# Business in Mexico



## jluman (Aug 25, 2008)

Hello, 

I am new to the forum, and at this point I am just doing some feasibility research. I currently do survey work for oil companies offshore, mainly in the Gulf of Mexico, but I also own a water filtration business. The last job that I went on for Chevron, I spent a good deal of time with a resident of Veracruz. Our conversations got me to thinking about offering water filtration to the expat communities in Mexico. 

The filters systems are whole house/business filters. They go on the water line and filter all of the water that comes into the house. I make a good living doing the survey work, but it does not allow me much in the way of family time. The water filtration business is moderately successful , but most Americans feel that their water is fine.
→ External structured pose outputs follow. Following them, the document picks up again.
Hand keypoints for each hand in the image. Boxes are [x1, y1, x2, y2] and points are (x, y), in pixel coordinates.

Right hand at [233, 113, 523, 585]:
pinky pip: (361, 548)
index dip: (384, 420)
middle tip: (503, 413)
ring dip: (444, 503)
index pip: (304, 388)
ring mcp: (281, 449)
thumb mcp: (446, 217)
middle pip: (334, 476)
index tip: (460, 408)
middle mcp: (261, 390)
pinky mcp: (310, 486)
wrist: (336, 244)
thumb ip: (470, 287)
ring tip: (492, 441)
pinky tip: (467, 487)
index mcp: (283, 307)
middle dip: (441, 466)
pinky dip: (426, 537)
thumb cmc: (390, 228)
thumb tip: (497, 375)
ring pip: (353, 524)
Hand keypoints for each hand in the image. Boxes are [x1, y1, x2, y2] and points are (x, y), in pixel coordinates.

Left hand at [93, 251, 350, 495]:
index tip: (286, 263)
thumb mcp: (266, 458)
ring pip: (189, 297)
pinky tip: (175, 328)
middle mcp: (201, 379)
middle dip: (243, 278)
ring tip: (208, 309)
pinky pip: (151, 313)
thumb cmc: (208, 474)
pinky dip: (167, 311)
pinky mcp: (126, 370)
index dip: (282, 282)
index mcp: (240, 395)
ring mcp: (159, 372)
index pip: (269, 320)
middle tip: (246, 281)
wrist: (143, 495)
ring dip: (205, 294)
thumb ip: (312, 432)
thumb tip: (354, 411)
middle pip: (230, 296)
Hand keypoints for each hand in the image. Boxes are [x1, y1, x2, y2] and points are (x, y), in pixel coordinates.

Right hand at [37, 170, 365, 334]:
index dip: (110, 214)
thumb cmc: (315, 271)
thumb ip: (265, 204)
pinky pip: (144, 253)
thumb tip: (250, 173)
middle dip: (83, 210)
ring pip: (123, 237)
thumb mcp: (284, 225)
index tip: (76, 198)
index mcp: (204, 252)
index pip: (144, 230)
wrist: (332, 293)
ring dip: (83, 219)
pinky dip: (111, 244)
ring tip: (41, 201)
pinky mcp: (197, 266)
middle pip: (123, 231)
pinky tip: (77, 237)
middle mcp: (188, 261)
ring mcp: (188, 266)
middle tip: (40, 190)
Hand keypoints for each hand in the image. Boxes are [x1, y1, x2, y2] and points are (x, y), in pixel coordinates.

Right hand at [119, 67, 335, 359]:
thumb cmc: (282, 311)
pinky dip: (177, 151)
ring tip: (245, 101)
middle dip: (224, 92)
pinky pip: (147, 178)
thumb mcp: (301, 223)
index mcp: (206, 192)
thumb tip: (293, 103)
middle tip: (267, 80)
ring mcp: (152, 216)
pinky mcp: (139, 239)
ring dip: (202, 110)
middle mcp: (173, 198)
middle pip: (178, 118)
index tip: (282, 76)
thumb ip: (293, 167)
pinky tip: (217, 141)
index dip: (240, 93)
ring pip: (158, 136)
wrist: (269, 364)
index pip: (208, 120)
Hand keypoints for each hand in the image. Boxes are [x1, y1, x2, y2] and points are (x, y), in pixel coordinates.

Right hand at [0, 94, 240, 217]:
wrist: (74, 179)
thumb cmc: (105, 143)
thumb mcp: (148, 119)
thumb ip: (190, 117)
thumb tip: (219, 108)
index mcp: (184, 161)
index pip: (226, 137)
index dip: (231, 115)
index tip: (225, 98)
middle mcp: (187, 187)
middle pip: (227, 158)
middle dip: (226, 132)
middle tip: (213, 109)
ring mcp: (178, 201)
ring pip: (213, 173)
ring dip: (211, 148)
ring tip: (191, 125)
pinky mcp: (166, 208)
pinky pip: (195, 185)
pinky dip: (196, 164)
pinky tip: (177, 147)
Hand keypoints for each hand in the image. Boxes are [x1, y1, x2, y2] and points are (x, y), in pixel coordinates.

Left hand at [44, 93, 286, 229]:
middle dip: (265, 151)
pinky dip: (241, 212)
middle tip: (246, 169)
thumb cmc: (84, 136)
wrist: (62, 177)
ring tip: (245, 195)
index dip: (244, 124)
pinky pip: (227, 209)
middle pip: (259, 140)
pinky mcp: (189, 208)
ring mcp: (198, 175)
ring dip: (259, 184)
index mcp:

At this point, I am just trying to get a feel for the demand of a water filter like this. The price range would be around $8000.00 usd. They have no filters to change and the maintenance is a 5 minute back flush once a month. They come with a 1 year guarantee from the manufacturer but I would have a longer guarantee drawn up since I have a lot of faith in the product. 
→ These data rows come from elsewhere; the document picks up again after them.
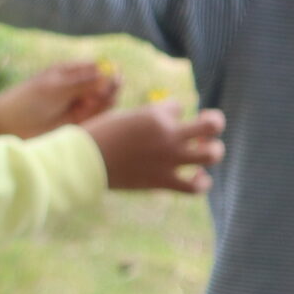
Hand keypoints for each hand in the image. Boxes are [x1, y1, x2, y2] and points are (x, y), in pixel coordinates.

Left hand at [0, 59, 122, 137]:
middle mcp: (79, 86)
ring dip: (104, 102)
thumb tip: (108, 72)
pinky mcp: (81, 121)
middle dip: (109, 88)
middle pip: (107, 84)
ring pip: (107, 100)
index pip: (99, 68)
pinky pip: (99, 116)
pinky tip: (86, 114)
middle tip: (98, 94)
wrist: (11, 124)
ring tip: (86, 105)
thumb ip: (81, 82)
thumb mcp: (54, 88)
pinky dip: (99, 114)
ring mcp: (81, 104)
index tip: (110, 77)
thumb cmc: (28, 100)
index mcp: (70, 72)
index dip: (108, 71)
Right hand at [84, 101, 224, 193]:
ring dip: (213, 151)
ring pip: (212, 154)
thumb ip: (147, 117)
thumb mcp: (123, 116)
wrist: (79, 161)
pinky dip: (202, 182)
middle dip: (213, 123)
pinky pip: (196, 187)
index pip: (178, 106)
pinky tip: (198, 177)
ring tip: (205, 150)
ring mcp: (168, 159)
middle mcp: (167, 135)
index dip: (169, 111)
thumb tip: (169, 121)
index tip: (155, 120)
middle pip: (213, 125)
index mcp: (155, 114)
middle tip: (203, 128)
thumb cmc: (96, 135)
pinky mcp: (162, 181)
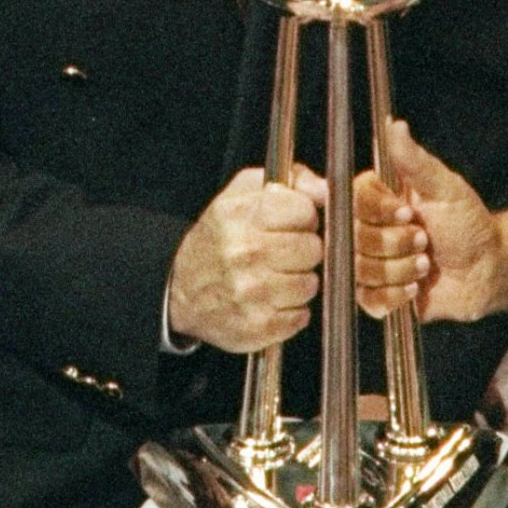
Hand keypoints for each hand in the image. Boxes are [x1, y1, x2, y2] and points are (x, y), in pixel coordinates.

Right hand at [167, 168, 323, 351]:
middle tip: (284, 252)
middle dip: (303, 249)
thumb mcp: (243, 193)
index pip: (304, 211)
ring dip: (299, 281)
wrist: (181, 289)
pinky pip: (301, 316)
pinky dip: (292, 310)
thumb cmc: (219, 238)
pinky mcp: (257, 326)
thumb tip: (325, 190)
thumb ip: (292, 181)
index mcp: (240, 215)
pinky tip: (272, 300)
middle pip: (312, 249)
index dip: (303, 217)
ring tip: (276, 276)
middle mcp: (244, 253)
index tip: (291, 223)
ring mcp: (251, 293)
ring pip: (310, 284)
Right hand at [354, 119, 501, 322]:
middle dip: (396, 243)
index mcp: (380, 199)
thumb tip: (394, 124)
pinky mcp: (378, 294)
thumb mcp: (444, 187)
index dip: (380, 212)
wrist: (487, 269)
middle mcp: (370, 228)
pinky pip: (368, 299)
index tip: (408, 212)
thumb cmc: (469, 224)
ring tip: (426, 264)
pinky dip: (394, 295)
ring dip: (401, 269)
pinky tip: (415, 288)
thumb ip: (413, 160)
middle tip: (425, 240)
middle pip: (355, 237)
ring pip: (362, 269)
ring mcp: (372, 262)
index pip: (353, 200)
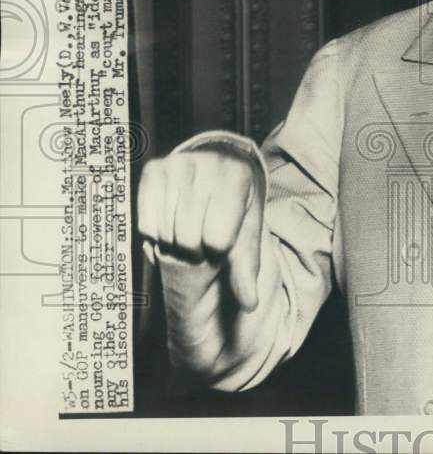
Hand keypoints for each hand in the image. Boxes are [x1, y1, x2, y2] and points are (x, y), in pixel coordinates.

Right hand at [137, 150, 263, 310]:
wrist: (223, 167)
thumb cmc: (238, 204)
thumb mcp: (248, 231)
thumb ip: (246, 268)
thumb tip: (250, 304)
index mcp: (237, 177)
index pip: (218, 240)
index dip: (220, 249)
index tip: (223, 236)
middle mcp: (206, 164)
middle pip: (188, 238)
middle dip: (196, 248)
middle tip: (203, 235)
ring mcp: (177, 164)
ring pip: (164, 233)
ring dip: (175, 242)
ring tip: (190, 226)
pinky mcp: (153, 170)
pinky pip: (146, 225)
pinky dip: (156, 234)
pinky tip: (171, 220)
Anyway, the questions I have are 

#1 Are you forum members happy with your water?
#2 Do you feel that most expats are happy with theirs?
#3 Would you buy filters from someone in the US, or would you prefer a local business?
#4 Is there a good established way to advertise to the expat communities?
#5 If I decided to set up the business in Mexico, approximately how long would it take to legally get the doors open start to finish?
#6 Are there any other good forums/chat rooms for expatriates that you could point me to?
#7 Any other advice for me?

Thanks for any help. Sorry for posting a book.

Jeff Luman


----------



## synthia (Apr 18, 2007)

Check out some of the other threads about starting a business in Mexico. They aren't terribly encouraging, I'm afraid.


----------



## pedro (May 15, 2007)

chapala has the largest expat community in mexico[15000 cdn & usa'rs].
those that i know that have filtration systems, purchase and have them installed locally and the cost is around $1-2000 usd.
a garafon of drinking water runs $0.90-1.50 and lasts about 3-4 days.
that's what we do and don't worry about showering,teeth brushing and cooking with unfiltered tap water.
i put 5 chlorine tabs in our cystern about every 2 months just for the heck of it.


----------



## jluman (Aug 25, 2008)

*gotcha*

Thanks for the info


----------



## RVGRINGO (May 16, 2007)

Actually, you can install a two cartridge/UV system for the whole house for $500-$600 if you do it yourself. Filters are expensive at $15 each, but last for a long time. $8000 would be way out of the question!
As for buying a system from the USA: Getting it to Mexico might be a problem with very high shipping costs and import duties.


----------